= Beginning of Section =
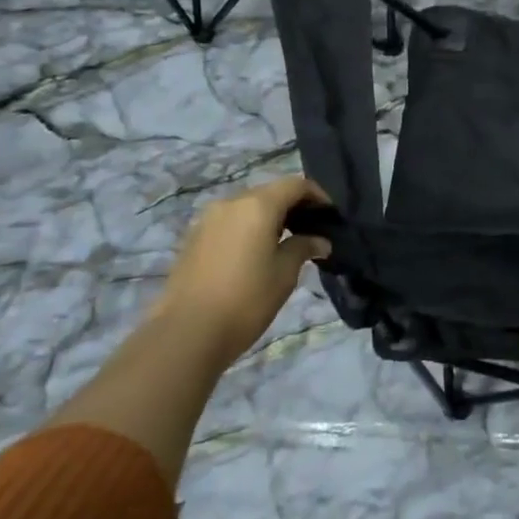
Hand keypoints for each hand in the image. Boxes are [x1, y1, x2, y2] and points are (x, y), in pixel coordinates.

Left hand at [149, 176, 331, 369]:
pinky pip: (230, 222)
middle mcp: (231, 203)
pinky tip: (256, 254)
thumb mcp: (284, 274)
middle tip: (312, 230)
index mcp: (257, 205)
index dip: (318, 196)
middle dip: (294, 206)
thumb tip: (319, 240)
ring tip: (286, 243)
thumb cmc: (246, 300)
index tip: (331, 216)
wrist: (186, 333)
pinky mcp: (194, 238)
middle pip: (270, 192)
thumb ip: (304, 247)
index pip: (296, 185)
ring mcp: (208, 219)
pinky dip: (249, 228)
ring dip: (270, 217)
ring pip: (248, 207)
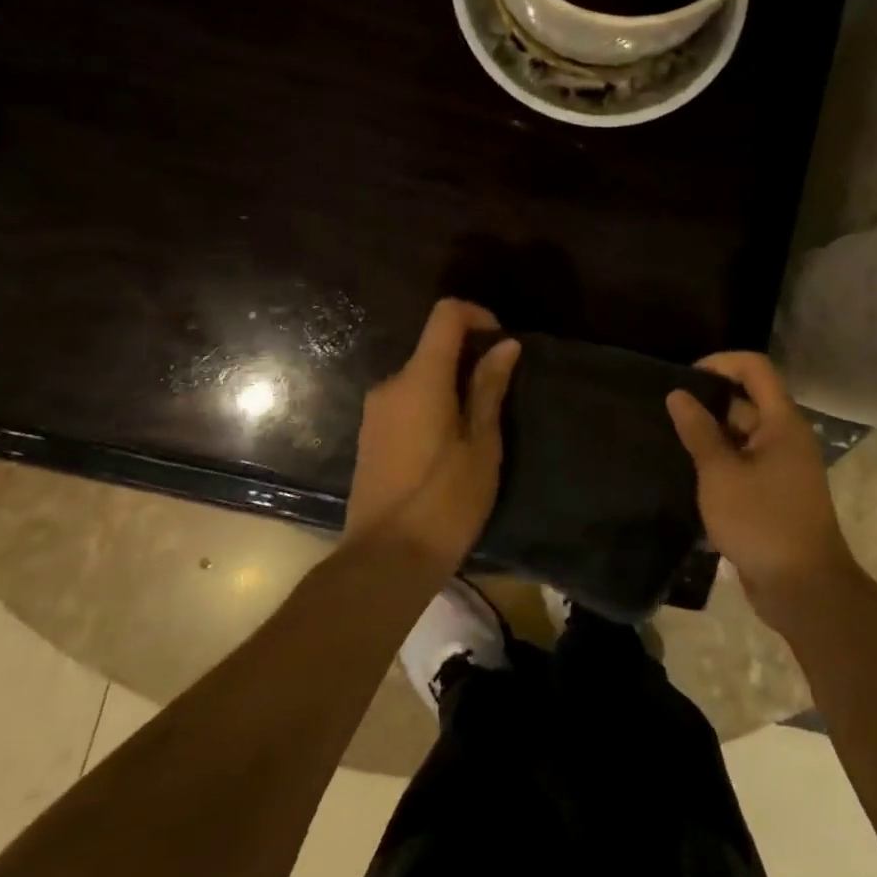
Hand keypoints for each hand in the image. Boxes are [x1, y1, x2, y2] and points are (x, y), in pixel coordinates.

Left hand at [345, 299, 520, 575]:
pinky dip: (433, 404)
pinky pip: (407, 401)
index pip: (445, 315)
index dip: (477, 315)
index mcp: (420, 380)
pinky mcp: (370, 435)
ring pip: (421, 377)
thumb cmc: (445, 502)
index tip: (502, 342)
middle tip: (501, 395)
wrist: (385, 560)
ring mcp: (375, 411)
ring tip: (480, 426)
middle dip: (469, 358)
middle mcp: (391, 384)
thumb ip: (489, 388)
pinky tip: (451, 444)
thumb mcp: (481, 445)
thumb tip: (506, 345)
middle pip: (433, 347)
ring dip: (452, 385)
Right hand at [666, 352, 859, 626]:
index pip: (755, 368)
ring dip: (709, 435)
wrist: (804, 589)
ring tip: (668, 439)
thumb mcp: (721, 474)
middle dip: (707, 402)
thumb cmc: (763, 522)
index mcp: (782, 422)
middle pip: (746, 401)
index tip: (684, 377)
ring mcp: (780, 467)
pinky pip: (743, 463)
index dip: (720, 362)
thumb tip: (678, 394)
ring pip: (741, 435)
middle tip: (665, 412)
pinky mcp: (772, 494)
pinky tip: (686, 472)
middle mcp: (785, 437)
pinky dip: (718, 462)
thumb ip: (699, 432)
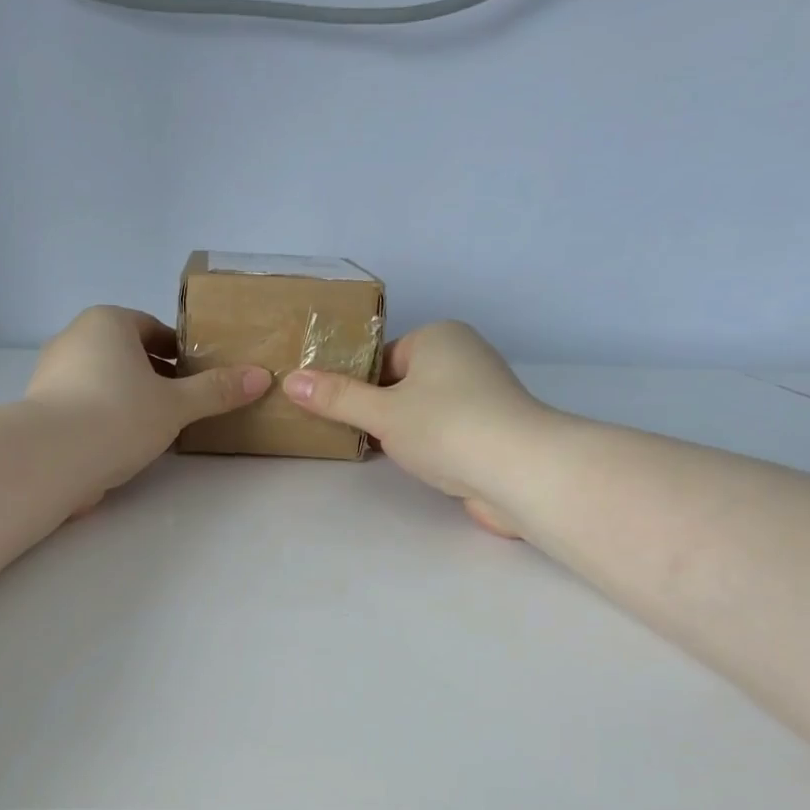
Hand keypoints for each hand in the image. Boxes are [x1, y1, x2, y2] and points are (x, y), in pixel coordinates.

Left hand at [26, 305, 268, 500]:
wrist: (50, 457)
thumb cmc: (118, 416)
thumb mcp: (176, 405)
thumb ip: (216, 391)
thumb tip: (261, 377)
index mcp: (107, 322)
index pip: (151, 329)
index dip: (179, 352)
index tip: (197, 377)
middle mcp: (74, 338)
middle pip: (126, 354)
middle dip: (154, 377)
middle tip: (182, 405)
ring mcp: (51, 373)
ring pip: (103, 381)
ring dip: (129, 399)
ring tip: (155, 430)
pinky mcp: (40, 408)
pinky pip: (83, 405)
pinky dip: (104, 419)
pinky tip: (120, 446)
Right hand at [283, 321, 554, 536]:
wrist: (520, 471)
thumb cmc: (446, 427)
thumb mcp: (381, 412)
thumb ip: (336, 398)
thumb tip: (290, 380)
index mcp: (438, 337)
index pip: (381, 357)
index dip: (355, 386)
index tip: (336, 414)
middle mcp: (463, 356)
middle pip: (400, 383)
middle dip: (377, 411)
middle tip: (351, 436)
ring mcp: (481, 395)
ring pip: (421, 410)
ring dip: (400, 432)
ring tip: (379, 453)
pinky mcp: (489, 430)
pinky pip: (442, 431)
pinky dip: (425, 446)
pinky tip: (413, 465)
= End of Section =
TASK REQUIREMENTS
Return the whole listing, word for word, and leave out every picture.

TASK SOLUTION
Hand keypoints for each hand in the image. Boxes are [x1, y1, x2, y2] and points are (x, y), in pixel coordinates.

Left hand at [149, 176, 331, 369]:
pinky pip: (230, 222)
middle mcp: (231, 203)
pinky tip: (256, 254)
thumb mcp: (284, 274)
middle tip: (312, 230)
index mcp: (257, 205)
index dip: (318, 196)
middle dip: (294, 206)
thumb tip: (319, 240)
ring tip: (286, 243)
thumb cmc: (246, 300)
index tip: (331, 216)
wrist: (186, 333)
pinky mcp: (194, 238)
middle pip: (270, 192)
thumb ip: (304, 247)
index pip: (296, 185)
ring mcp: (208, 219)
pinky dip: (249, 228)
ring dip: (270, 217)
ring pip: (248, 207)
Hand keypoints for each hand in the image. Boxes are [x1, y1, x2, y2] and points are (x, y), in pixel coordinates.

Left hand at [345, 299, 520, 575]:
pinky dip: (433, 404)
pinky pip: (407, 401)
index pip: (445, 315)
index dip: (477, 315)
index mcp: (420, 380)
pinky mcp: (370, 435)
ring pip: (421, 377)
thumb cmc: (445, 502)
index tip: (502, 342)
middle tip: (501, 395)
wrist: (385, 560)
ring mcp: (375, 411)
ring tip: (480, 426)
middle dip: (469, 358)
middle mcp: (391, 384)
thumb ip: (489, 388)
pinky tip: (451, 444)
thumb mcp: (481, 445)
thumb tip: (506, 345)
middle pip: (433, 347)
ring dip: (452, 385)
Right hand at [666, 352, 859, 626]:
index pip: (755, 368)
ring dip: (709, 435)
wrist: (804, 589)
ring tip: (668, 439)
thumb mcp: (721, 474)
middle dip: (707, 402)
thumb cmc: (763, 522)
index mcp: (782, 422)
middle pip: (746, 401)
index tip: (684, 377)
ring mcp: (780, 467)
pinky pip: (743, 463)
index dip: (720, 362)
thumb tip: (678, 394)
ring pip: (741, 435)
middle tip: (665, 412)
pinky mcp: (772, 494)
pinky tip: (686, 472)
middle mcp: (785, 437)
pinky dip: (718, 462)
thumb ip: (699, 432)
Hand keypoints for each hand in the image. Boxes are [x1, y1, x2, y2] and points are (x, y), in pixel coordinates.

Left hand at [26, 305, 268, 500]:
wrist: (50, 457)
thumb cmc: (118, 416)
thumb mcp: (176, 405)
thumb ip: (216, 391)
thumb tip: (261, 377)
index mcp: (107, 322)
index pip: (151, 329)
index dip: (179, 352)
index tip: (197, 377)
middle mcp: (74, 338)
middle pip: (126, 354)
middle dip: (154, 377)
middle tip: (182, 405)
ring mcp: (51, 373)
ring pip: (103, 381)
ring dip: (129, 399)
ring tip: (155, 430)
pinky mcp: (40, 408)
pinky pip: (83, 405)
pinky dip: (104, 419)
pinky tip: (120, 446)
Right hand at [283, 321, 554, 536]:
wrist: (520, 471)
thumb cmc: (446, 427)
thumb mcp: (381, 412)
thumb ip: (336, 398)
thumb tip: (290, 380)
index mcp: (438, 337)
index pip: (381, 357)
index dip: (355, 386)
index tip: (336, 414)
middle mcp: (463, 356)
middle pip: (400, 383)
middle dip: (377, 411)
middle tip: (351, 436)
ring mcp: (481, 395)
ring pip: (421, 410)
ring dip: (400, 432)
ring tip: (379, 453)
pinky mcp: (489, 430)
pinky pip: (442, 431)
pinky dip: (425, 446)
pinky tip: (413, 465)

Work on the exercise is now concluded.